PROBLEM TO SOLVE:
Rewrite the material below, putting "Chennai, Tamil Nadu" wherever "Salem, Tamil Nadu" appears and leaving everything else unchanged.

SUPPLIED RECORDS:
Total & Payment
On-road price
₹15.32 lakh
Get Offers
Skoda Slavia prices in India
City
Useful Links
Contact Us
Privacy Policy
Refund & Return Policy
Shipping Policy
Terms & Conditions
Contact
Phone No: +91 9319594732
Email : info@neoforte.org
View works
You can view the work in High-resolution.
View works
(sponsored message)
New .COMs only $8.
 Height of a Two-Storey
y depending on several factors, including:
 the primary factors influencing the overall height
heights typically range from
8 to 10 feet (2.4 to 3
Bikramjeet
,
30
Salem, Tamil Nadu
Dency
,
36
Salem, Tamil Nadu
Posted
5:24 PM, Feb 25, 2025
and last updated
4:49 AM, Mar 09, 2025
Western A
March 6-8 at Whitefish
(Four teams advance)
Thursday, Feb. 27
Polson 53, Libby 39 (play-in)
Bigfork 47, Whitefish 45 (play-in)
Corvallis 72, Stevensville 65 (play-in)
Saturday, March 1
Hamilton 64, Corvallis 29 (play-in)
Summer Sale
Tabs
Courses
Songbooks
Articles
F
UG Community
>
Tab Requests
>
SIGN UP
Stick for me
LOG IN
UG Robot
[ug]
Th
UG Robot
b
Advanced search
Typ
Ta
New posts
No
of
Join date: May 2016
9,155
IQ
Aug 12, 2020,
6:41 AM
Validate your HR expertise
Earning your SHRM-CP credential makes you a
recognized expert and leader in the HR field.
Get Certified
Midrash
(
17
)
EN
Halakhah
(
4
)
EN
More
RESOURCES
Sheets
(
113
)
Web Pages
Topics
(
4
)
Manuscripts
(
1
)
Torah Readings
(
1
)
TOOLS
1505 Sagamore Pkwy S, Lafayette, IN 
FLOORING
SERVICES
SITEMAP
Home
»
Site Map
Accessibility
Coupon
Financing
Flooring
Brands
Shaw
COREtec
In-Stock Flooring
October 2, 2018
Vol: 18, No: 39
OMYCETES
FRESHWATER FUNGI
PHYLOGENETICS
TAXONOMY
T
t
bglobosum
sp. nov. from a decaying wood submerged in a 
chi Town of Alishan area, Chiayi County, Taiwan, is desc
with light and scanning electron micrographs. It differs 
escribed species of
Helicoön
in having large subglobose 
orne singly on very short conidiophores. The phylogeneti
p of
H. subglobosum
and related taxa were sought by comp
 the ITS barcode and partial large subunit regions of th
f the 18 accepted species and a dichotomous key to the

ANSWER BELOW:
Total & Payment
On-road price
₹15.32 lakh
Get Offers
Skoda Slavia prices in India
City
Useful Links
Contact Us
Privacy Policy
Refund & Return Policy
Shipping Policy
Terms & Conditions
Contact
Phone No: +91 9319594732
Email : info@neoforte.org
View works
You can view the work in High-resolution.
View works
(sponsored message)
New .COMs only $8.
 Height of a Two-Storey
y depending on several factors, including:
 the primary factors influencing the overall height
heights typically range from
8 to 10 feet (2.4 to 3
Bikramjeet
,
30
Chennai, Tamil Nadu
Dency
,
36
Chennai, Tamil Nadu
Posted
5:24 PM, Feb 25, 2025
and last updated
4:49 AM, Mar 09, 2025
Western A
March 6-8 at Whitefish
(Four teams advance)
Thursday, Feb. 27
Polson 53, Libby 39 (play-in)
Bigfork 47, Whitefish 45 (play-in)
Corvallis 72, Stevensville 65 (play-in)
Saturday, March 1
Hamilton 64, Corvallis 29 (play-in)
Summer Sale
Tabs
Courses
Songbooks
Articles
F
UG Community
>
Tab Requests
>
SIGN UP
Stick for me
LOG IN
UG Robot
[ug]
Th
UG Robot
b
Advanced search
Typ
Ta
New posts
No
of
Join date: May 2016
9,155
IQ
Aug 12, 2020,
6:41 AM
Validate your HR expertise
Earning your SHRM-CP credential makes you a
recognized expert and leader in the HR field.
Get Certified
Midrash
(
17
)
EN
Halakhah
(
4
)
EN
More
RESOURCES
Sheets
(
113
)
Web Pages
Topics
(
4
)
Manuscripts
(
1
)
Torah Readings
(
1
)
TOOLS
1505 Sagamore Pkwy S, Lafayette, IN 
FLOORING
SERVICES
SITEMAP
Home
»
Site Map
Accessibility
Coupon
Financing
Flooring
Brands
Shaw
COREtec
In-Stock Flooring
October 2, 2018
Vol: 18, No: 39
OMYCETES
FRESHWATER FUNGI
PHYLOGENETICS
TAXONOMY
T
t
bglobosum
sp. nov. from a decaying wood submerged in a 
chi Town of Alishan area, Chiayi County, Taiwan, is desc
with light and scanning electron micrographs. It differs 
escribed species of
Helicoön
in having large subglobose 
orne singly on very short conidiophores. The phylogeneti
p of
H. subglobosum
and related taxa were sought by comp
 the ITS barcode and partial large subunit regions of th
f the 18 accepted species and a dichotomous key to the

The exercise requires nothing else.